DATASET EXCERPTS:
◆ ◆ ◆ ◆ ◆

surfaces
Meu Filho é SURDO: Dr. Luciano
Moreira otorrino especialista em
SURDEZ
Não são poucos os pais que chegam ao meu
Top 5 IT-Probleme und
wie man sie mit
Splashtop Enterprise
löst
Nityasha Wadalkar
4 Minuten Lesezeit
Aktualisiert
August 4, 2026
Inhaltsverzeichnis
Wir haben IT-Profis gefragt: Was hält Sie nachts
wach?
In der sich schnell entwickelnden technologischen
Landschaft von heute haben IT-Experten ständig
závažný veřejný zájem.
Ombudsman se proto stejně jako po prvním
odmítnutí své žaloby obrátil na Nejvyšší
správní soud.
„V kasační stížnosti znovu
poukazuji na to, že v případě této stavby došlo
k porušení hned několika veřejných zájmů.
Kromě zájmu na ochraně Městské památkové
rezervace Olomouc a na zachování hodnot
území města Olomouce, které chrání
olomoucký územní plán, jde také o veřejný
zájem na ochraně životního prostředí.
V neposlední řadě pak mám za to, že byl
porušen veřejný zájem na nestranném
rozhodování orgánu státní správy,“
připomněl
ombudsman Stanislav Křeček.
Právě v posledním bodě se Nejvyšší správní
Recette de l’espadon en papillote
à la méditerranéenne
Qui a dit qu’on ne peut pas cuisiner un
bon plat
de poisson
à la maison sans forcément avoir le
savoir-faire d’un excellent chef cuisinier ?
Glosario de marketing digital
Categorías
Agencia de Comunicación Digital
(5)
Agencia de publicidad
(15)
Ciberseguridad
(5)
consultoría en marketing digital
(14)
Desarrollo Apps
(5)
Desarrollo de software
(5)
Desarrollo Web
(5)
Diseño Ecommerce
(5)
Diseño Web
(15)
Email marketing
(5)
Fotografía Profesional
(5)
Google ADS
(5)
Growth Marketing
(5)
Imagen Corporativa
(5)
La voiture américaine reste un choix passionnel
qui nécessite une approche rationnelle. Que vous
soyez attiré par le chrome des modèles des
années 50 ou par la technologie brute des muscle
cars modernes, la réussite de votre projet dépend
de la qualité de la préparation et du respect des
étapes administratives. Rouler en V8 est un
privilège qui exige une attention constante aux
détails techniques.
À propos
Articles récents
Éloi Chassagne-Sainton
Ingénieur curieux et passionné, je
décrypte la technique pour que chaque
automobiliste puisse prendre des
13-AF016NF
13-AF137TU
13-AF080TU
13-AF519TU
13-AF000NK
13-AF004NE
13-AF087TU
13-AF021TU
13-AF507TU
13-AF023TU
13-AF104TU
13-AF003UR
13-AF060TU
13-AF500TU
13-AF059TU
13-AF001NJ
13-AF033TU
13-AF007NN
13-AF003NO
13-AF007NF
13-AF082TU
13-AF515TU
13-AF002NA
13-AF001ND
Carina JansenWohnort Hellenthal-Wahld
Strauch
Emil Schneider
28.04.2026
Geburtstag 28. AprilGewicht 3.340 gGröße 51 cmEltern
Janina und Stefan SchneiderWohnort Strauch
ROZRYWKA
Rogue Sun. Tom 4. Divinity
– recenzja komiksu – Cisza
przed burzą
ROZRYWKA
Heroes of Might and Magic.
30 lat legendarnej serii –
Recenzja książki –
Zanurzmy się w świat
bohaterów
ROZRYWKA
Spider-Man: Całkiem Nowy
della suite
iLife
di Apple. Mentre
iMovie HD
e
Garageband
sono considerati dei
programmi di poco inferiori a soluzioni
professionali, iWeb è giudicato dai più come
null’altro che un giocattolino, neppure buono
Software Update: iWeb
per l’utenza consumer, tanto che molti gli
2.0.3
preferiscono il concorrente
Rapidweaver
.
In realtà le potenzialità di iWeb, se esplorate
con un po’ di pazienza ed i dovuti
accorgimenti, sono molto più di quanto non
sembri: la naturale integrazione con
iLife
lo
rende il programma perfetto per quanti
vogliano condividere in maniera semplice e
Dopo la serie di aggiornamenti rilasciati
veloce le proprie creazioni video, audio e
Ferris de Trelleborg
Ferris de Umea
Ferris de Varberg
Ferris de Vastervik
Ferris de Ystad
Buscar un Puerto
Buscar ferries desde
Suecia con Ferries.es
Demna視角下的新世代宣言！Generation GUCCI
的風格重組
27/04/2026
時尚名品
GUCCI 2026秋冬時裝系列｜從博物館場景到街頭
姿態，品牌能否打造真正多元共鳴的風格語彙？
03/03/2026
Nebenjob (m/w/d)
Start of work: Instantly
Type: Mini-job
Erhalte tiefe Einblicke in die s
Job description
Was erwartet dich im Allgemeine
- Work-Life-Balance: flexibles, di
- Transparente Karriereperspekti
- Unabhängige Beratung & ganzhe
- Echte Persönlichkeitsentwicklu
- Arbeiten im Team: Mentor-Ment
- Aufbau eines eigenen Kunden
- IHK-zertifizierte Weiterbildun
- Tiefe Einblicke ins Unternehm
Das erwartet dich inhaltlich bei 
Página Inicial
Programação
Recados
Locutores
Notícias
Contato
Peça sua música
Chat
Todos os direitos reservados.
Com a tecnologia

◆ ◆ ◆ ◆ ◆

WORK TO BE COMPLETED:
Output every entry exactly as given.

WRITTEN ANSWER:
surfaces
Meu Filho é SURDO: Dr. Luciano
Moreira otorrino especialista em
SURDEZ
Não são poucos os pais que chegam ao meu
Top 5 IT-Probleme und
wie man sie mit
Splashtop Enterprise
löst
Nityasha Wadalkar
4 Minuten Lesezeit
Aktualisiert
August 4, 2026
Inhaltsverzeichnis
Wir haben IT-Profis gefragt: Was hält Sie nachts
wach?
In der sich schnell entwickelnden technologischen
Landschaft von heute haben IT-Experten ständig
závažný veřejný zájem.
Ombudsman se proto stejně jako po prvním
odmítnutí své žaloby obrátil na Nejvyšší
správní soud.
„V kasační stížnosti znovu
poukazuji na to, že v případě této stavby došlo
k porušení hned několika veřejných zájmů.
Kromě zájmu na ochraně Městské památkové
rezervace Olomouc a na zachování hodnot
území města Olomouce, které chrání
olomoucký územní plán, jde také o veřejný
zájem na ochraně životního prostředí.
V neposlední řadě pak mám za to, že byl
porušen veřejný zájem na nestranném
rozhodování orgánu státní správy,“
připomněl
ombudsman Stanislav Křeček.
Právě v posledním bodě se Nejvyšší správní
Recette de l’espadon en papillote
à la méditerranéenne
Qui a dit qu’on ne peut pas cuisiner un
bon plat
de poisson
à la maison sans forcément avoir le
savoir-faire d’un excellent chef cuisinier ?
Glosario de marketing digital
Categorías
Agencia de Comunicación Digital
(5)
Agencia de publicidad
(15)
Ciberseguridad
(5)
consultoría en marketing digital
(14)
Desarrollo Apps
(5)
Desarrollo de software
(5)
Desarrollo Web
(5)
Diseño Ecommerce
(5)
Diseño Web
(15)
Email marketing
(5)
Fotografía Profesional
(5)
Google ADS
(5)
Growth Marketing
(5)
Imagen Corporativa
(5)
La voiture américaine reste un choix passionnel
qui nécessite une approche rationnelle. Que vous
soyez attiré par le chrome des modèles des
années 50 ou par la technologie brute des muscle
cars modernes, la réussite de votre projet dépend
de la qualité de la préparation et du respect des
étapes administratives. Rouler en V8 est un
privilège qui exige une attention constante aux
détails techniques.
À propos
Articles récents
Éloi Chassagne-Sainton
Ingénieur curieux et passionné, je
décrypte la technique pour que chaque
automobiliste puisse prendre des
13-AF016NF
13-AF137TU
13-AF080TU
13-AF519TU
13-AF000NK
13-AF004NE
13-AF087TU
13-AF021TU
13-AF507TU
13-AF023TU
13-AF104TU
13-AF003UR
13-AF060TU
13-AF500TU
13-AF059TU
13-AF001NJ
13-AF033TU
13-AF007NN
13-AF003NO
13-AF007NF
13-AF082TU
13-AF515TU
13-AF002NA
13-AF001ND
Carina JansenWohnort Hellenthal-Wahld
Strauch
Emil Schneider
28.04.2026
Geburtstag 28. AprilGewicht 3.340 gGröße 51 cmEltern
Janina und Stefan SchneiderWohnort Strauch
ROZRYWKA
Rogue Sun. Tom 4. Divinity
– recenzja komiksu – Cisza
przed burzą
ROZRYWKA
Heroes of Might and Magic.
30 lat legendarnej serii –
Recenzja książki –
Zanurzmy się w świat
bohaterów
ROZRYWKA
Spider-Man: Całkiem Nowy
della suite
iLife
di Apple. Mentre
iMovie HD
e
Garageband
sono considerati dei
programmi di poco inferiori a soluzioni
professionali, iWeb è giudicato dai più come
null’altro che un giocattolino, neppure buono
Software Update: iWeb
per l’utenza consumer, tanto che molti gli
2.0.3
preferiscono il concorrente
Rapidweaver
.
In realtà le potenzialità di iWeb, se esplorate
con un po’ di pazienza ed i dovuti
accorgimenti, sono molto più di quanto non
sembri: la naturale integrazione con
iLife
lo
rende il programma perfetto per quanti
vogliano condividere in maniera semplice e
Dopo la serie di aggiornamenti rilasciati
veloce le proprie creazioni video, audio e
Ferris de Trelleborg
Ferris de Umea
Ferris de Varberg
Ferris de Vastervik
Ferris de Ystad
Buscar un Puerto
Buscar ferries desde
Suecia con Ferries.es
Demna視角下的新世代宣言！Generation GUCCI
的風格重組
27/04/2026
時尚名品
GUCCI 2026秋冬時裝系列｜從博物館場景到街頭
姿態，品牌能否打造真正多元共鳴的風格語彙？
03/03/2026
Nebenjob (m/w/d)
Start of work: Instantly
Type: Mini-job
Erhalte tiefe Einblicke in die s
Job description
Was erwartet dich im Allgemeine
- Work-Life-Balance: flexibles, di
- Transparente Karriereperspekti
- Unabhängige Beratung & ganzhe
- Echte Persönlichkeitsentwicklu
- Arbeiten im Team: Mentor-Ment
- Aufbau eines eigenen Kunden
- IHK-zertifizierte Weiterbildun
- Tiefe Einblicke ins Unternehm
Das erwartet dich inhaltlich bei 
Página Inicial
Programação
Recados
Locutores
Notícias
Contato
Peça sua música
Chat
Todos os direitos reservados.
Com a tecnologia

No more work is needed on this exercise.